Kids wrestling with these questions are real, and they deserve compassion. Nothing in my platform calls for cruelty toward any child, and I will not stand for cruelty toward any child.
But compassion is not the same as irreversible medical intervention on a minor. A child who cannot vote, cannot sign a contract, and cannot buy a lottery ticket should not be making permanent medical decisions about their own body. Protecting a child from a permanent choice made at twelve is not an attack on that child. It is the same protection we extend to every kid on every other permanent choice. Kindness and honesty are not opposites. Every good dad has to be both, every single day.
"Age verification and library accountability is just censorship."
No one is banning books for adults. Adults can read what they want, and I will defend that. Read what I am actually proposing.
Age verification on harmful websites applies the same standard we already use everywhere else in a child's life. We do not let a fourth grader into an R-rated movie alone, and nobody calls the ticket counter censorship. On libraries, the question is narrower and more honest: what belongs in the children's section, and who answers for it when material that is harmful to minors ends up there? Every other institution trusted with kids answers for what it puts in front of them. Schools do. Daycares do. Libraries should too.

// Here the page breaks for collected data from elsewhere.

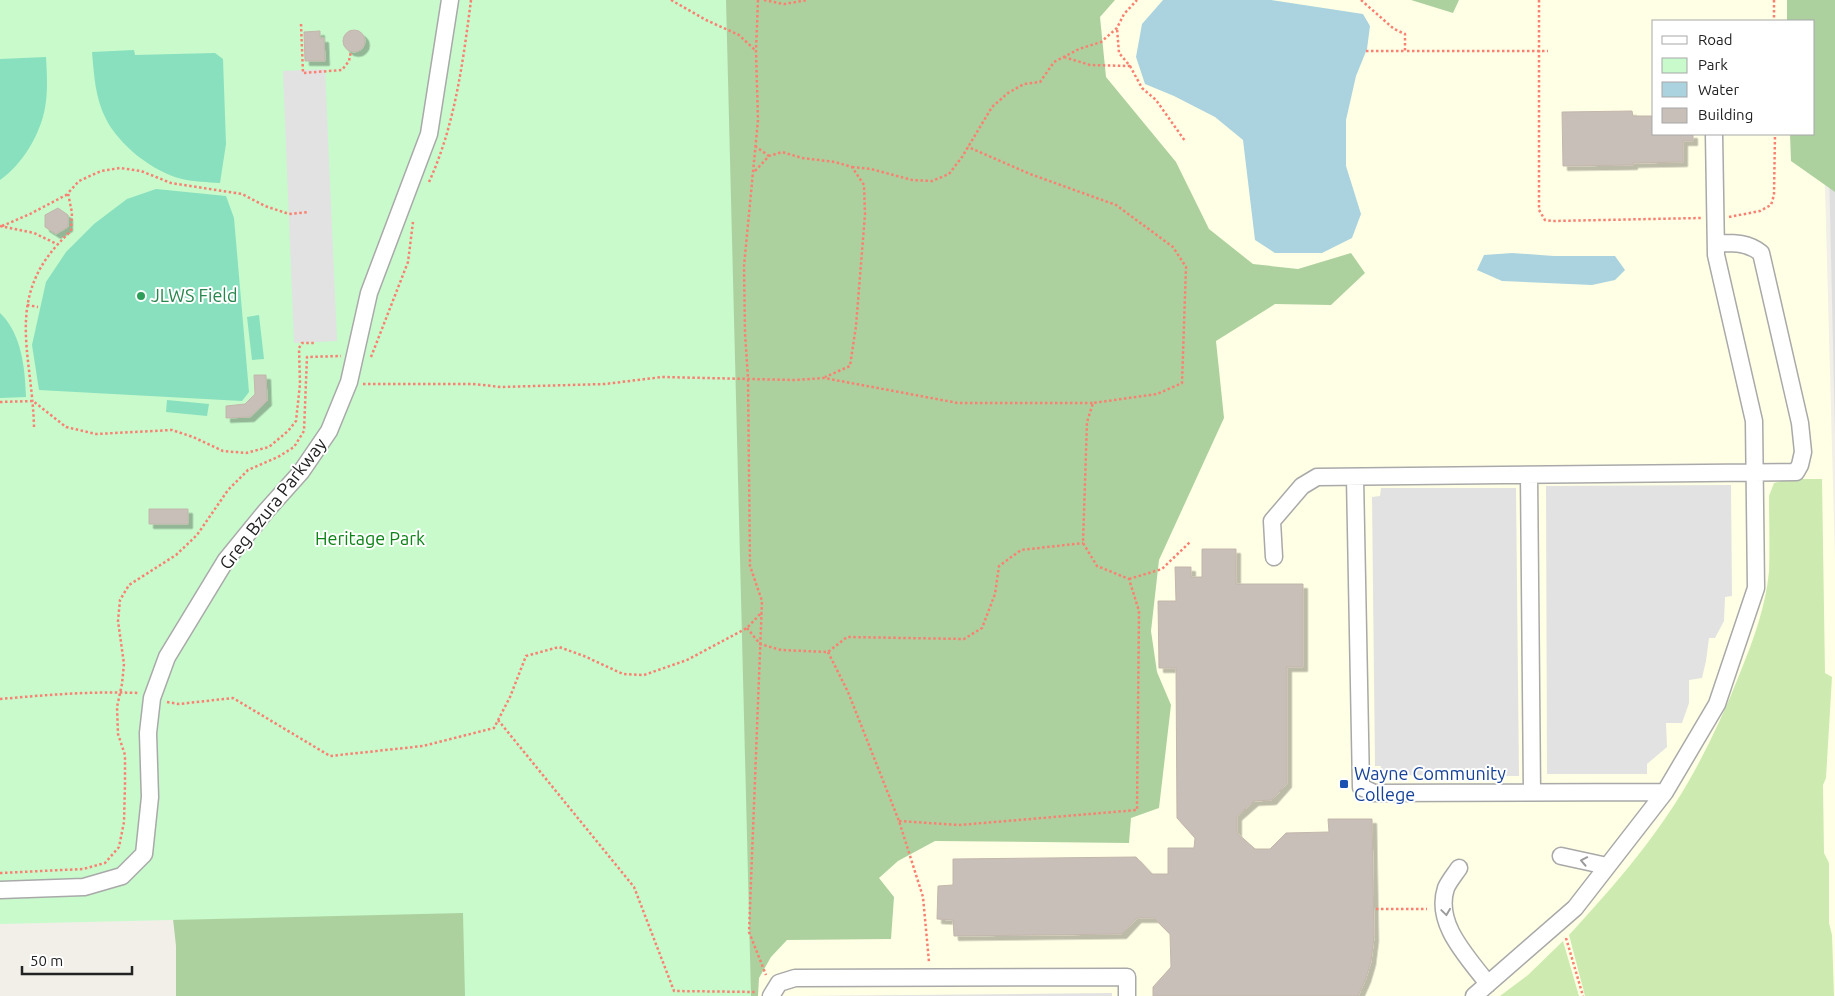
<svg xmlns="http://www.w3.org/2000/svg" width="1835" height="996" viewBox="0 0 1835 996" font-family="Ubuntu,sans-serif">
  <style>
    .residential { fill: #e0dfdf }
    .education { fill: #ffffe5; fill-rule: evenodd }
    .grass { fill: #cdebb0 }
    .forest { fill: #add19e }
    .park { fill: #c8facc }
    .pitch { fill: #88e0be }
    .parking { fill: #e2e2e2 }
    .water { fill: #aad3df }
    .building { fill: #c7bfb8; stroke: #c4b6ab; filter: url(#shadow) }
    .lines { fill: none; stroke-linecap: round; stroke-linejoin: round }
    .minor-casing { stroke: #a9a9a9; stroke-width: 19 }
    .path { stroke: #fa8072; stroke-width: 2.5; stroke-dasharray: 2.5 2.5; stroke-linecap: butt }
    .minor { stroke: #fff; stroke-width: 16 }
    .oneway { stroke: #9c9c9c }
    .leisure-dot { fill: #2e9e5b; stroke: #fff; stroke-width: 2 }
    .transit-dot { fill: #1a4fb4; stroke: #fff; stroke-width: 2 }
    .labels { text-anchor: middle; stroke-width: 4; stroke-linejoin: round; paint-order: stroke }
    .leisure-label { font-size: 18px; fill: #27864d; stroke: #fff; text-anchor: start }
    .street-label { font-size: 18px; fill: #222; stroke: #fff }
    .park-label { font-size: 18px; fill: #0c8416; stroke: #fff }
    .transit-label { font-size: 18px; fill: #164399; stroke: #fff; text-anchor: start }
  </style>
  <defs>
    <filter id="shadow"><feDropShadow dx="4.5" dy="4.5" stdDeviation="0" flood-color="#0004"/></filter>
  </defs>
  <rect width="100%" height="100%" fill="#f2efe9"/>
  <path class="residential" d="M1827 77H1835V434Z"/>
  <path class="education" d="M726 0H1820L1835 560V996H751ZM1654 21H1814V134H1654Z"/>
  <path class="grass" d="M1789 479H1822L1825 673 1832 677 1826 778 1823 785 1824 853 1829 863V923L1832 935 1834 996H1585L1569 935C1616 884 1662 831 1695 770 1712 739 1727 706 1740 673 1753 641 1766 606 1769 571 1770 546 1769 521 1769 496L1774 483Z
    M1563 941 1579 996H1500L1528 975Z"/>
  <path class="forest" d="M531 0H1115L1100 17 1106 77 1176 162 1209 229 1253 264 1298 269 1351 253 1365 273 1331 305 1275 304 1216 341 1224 418 1159 560 1151 631 1157 672 1171 705 1159 808 1131 818 1129 843 935 841 898 861 879 878 894 897 891 939 787 940 771 957 759 978 758 996H176V946L167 864Z
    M1411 0H1459L1453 13Z
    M1787 0H1835V192L1791 161 1790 134H1814V21H1787Z"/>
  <path class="park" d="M0 0H726L751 996H465L463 913 0 924Z"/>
  <path class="pitch" d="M134 50 135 55 215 53 223 59 226 144 220 183C207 182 194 182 182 179 153 172 119 145 106 119 95 98 94 74 92 52Z
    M46 57C47 74 48 91 45 108 40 135 22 165 0 180V59Z
    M156 189 226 196 234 218 249 392 242 401 39 390 32 345 46 282 66 252 94 224 127 199Z
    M0 313C22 334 25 369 26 397L0 398Z
    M259 315 264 359 252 360 247 317Z
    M167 400 209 404 207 416 166 412Z"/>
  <path class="parking" d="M325 69 337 341 294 343 283 71Z
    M1731 485 1732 596 1725 597 1724 621 1715 638H1709L1706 661 1702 678 1689 680V703L1682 723H1666L1667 747 1647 764V774H1547L1546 486Z
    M1381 488H1516L1519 776 1380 775 1381 766H1375L1372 497 1380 496Z
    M1112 993V996H801Z"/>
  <path class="water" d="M1163 0H1271L1363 14 1370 26 1367 49 1356 76 1346 120V166L1361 214 1352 238 1322 253H1275L1255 240 1243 140 1215 117 1174 96 1145 84 1136 57 1142 24Z
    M1512 253 1554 256H1615L1625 270 1615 280 1592 285 1502 281 1477 270 1484 255Z"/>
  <path class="building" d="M343 41a11 11 0 1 1 22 0a11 11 0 1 1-22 0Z
    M320 31V38H324L325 61H305L304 32Z
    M1632 111 1633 116H1654V134H1693V141H1683V162L1633 163V165L1563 166 1562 112Z
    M58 208 68 215V227L56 234 45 227V215Z
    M254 375H266L267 401 250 417 226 418V406L245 404 255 394Z
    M149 509H188V524H149Z
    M1202 549H1236V584H1303V667H1287V783L1272 800 1254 801 1237 816V833L1255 849H1270L1286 833 1329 832 1328 819H1372L1374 937 1371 961 1366 978 1358 996H1153V987L1171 967 1170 934 1154 918H1137L1122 934 954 936 953 920 937 919 938 886 953 885V859L1136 857 1152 874H1168V848H1194L1195 838 1177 818 1176 668H1159L1158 601H1176L1175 567H1191V577H1202Z"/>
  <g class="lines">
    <defs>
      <path id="minor" d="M1529 475 1532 792
        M1355 477 1361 787 1374 793 1665 792
        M1274 557 1272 521 1302 486 1317 477 1796 472 1800 465 1803 452 1800 423 1761 253C1747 242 1733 243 1716 243
        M1561 856 1607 866
        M1459 868C1455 874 1449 881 1446 888 1434 924 1468 957 1488 984
        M0 890 84 887 122 876 144 854 150 797 148 733 152 698 167 657 226 560 266 511 301 472 329 431 349 382 369 293 429 134 450 0
        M771 996 779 983 795 978 1127 977V996
        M1474 996 1575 908 1665 792 1717 704 1756 588 1754 421 1716 255 1714 134"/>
    </defs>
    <use href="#minor" class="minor-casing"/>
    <path class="path" d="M671 0 706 20 739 35 756 51
      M758 0 756 51 758 120 744 266 745 333 748 378 750 566 762 601 749 932 766 975
      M764 0 784 4 808 0
      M1361 0 1394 29 1405 34V51H1548
      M1539 0V210L1545 220 1553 221 1701 218
      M1774 0V21
      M301 24 303 73 342 70 349 61 351 51
      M1366 51H1405
      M1064 57 1090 65 1130 66 1119 53 1117 28
      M1130 66 1142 88 1156 100 1185 141
      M755 146 769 156
      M852 167 871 169 912 180 932 181 949 174 962 157 992 107 1008 93 1024 84 1040 82 1054 62 1079 49 1101 42 1117 28 1124 14 1137 0
      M755 171 769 156 782 152 802 158 835 162 852 167 864 185 865 214 856 326 850 366 825 377
      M429 182C455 125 463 62 471 0
      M1729 217 1760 211 1771 205 1774 195 1775 134
      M0 226 34 233 57 244
      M2 226 30 214 68 194
      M27 305 38 307
      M371 357 408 262 413 222
      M363 384H473L501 387 605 384 662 377 795 380 824 378 958 403H1093
      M0 402 33 401 66 427 96 434 172 430 193 437 223 451 246 453 269 447 288 431 296 421 300 384 299 348 302 343H314
      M34 427C32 349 2 294 71 231L72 213 68 193 79 181 101 171 120 168 141 171 171 183 242 194 265 206 289 214 309 212
      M1129 579 1162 569 1190 542
      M747 628 760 644 781 650 828 652 847 637 964 639 982 628 995 594 999 566 1021 550 1083 543
      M828 652 848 692 899 821 923 897 929 962
      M0 699C46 695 92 691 138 693
      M167 702 179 704 233 698 330 756 423 746 494 728 510 697 526 656 559 647 584 656 623 674 644 675 687 660 747 628 762 612
      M498 720 634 887 674 991 756 992
      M899 821 959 825 1137 810 1139 611 1129 579 1097 566 1083 543 1087 422 1093 403 1157 394 1182 383 1186 267 1173 247 1116 205 1030 174 968 147
      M0 873 83 869 105 863 119 847 124 822 125 784V755L118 734 117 707 122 684 124 664 118 621 120 600 129 585 176 555 197 535 228 490 248 470 278 457 294 447 304 431 307 357 341 356
      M1376 909H1427
      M1566 938 1583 996"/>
    <use href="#minor" class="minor"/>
  </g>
  <defs><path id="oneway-chevron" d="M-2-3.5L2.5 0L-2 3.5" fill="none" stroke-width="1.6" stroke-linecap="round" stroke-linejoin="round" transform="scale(1.25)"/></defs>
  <g class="oneway">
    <use href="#oneway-chevron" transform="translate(1584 861) rotate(-169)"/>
    <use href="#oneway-chevron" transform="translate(1446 912) rotate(82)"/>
  </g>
  <circle class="leisure-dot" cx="141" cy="296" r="5"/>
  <rect class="transit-dot" x="1339" y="779" width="10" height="10" rx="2.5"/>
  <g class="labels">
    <g class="leisure-label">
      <text x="151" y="302">JLWS Field</text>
    </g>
    <g class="street-label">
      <text transform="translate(273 504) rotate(-52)" y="6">Greg Bzura Parkway</text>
    </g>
    <g class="park-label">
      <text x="370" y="545">Heritage Park</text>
    </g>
    <g class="transit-label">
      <text x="1354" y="780">Wayne Community<tspan x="1354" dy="21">College</tspan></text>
    </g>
  </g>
  <rect x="1652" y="20" width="162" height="115" fill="#ffffff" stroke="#a7a7a7"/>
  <rect x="1662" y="36" width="25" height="8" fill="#ffffff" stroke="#a7a7a7"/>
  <text x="1698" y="45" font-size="15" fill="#222222">Road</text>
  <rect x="1662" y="58" width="25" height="15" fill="#c8facc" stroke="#a7a7a7"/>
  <text x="1698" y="70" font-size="15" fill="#222222">Park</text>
  <rect x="1662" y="82" width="25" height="15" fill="#aad3df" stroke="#a7a7a7"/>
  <text x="1698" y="95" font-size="15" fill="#222222">Water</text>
  <rect x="1662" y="108" width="25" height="15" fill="#c7bfb8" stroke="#a7a7a7"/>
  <text x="1698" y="120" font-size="15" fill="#222222">Building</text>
  <path d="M22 966v8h110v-8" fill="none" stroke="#222222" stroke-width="2.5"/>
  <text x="30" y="966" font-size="15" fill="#222222" stroke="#ffffff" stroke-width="4" paint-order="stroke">50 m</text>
</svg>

"Aren't there bigger issues than this?"
Housing. Property taxes. A family court system that grinds families down. Yes, District 32 has real problems, and my platform takes on every one of them.
But I am not willing to treat protecting children as a distraction from the real work. It is the real work. And here is the practical truth: writing clear definitions into statute costs the state almost nothing and takes nothing away from any other fight. A legislator votes on hundreds of bills every session. You deserve to know where I stand on all of them before you hand me the seat, not after.
The ask
District 32 covers downtown Rapid City and North Rapid. Two seats, both on the ballot November 3, 2026. If you want a representative who will say what a woman is, protect women's sports and shelters, keep harmful material away from your kids, and answer hard questions without flinching, I am asking for one of your two votes.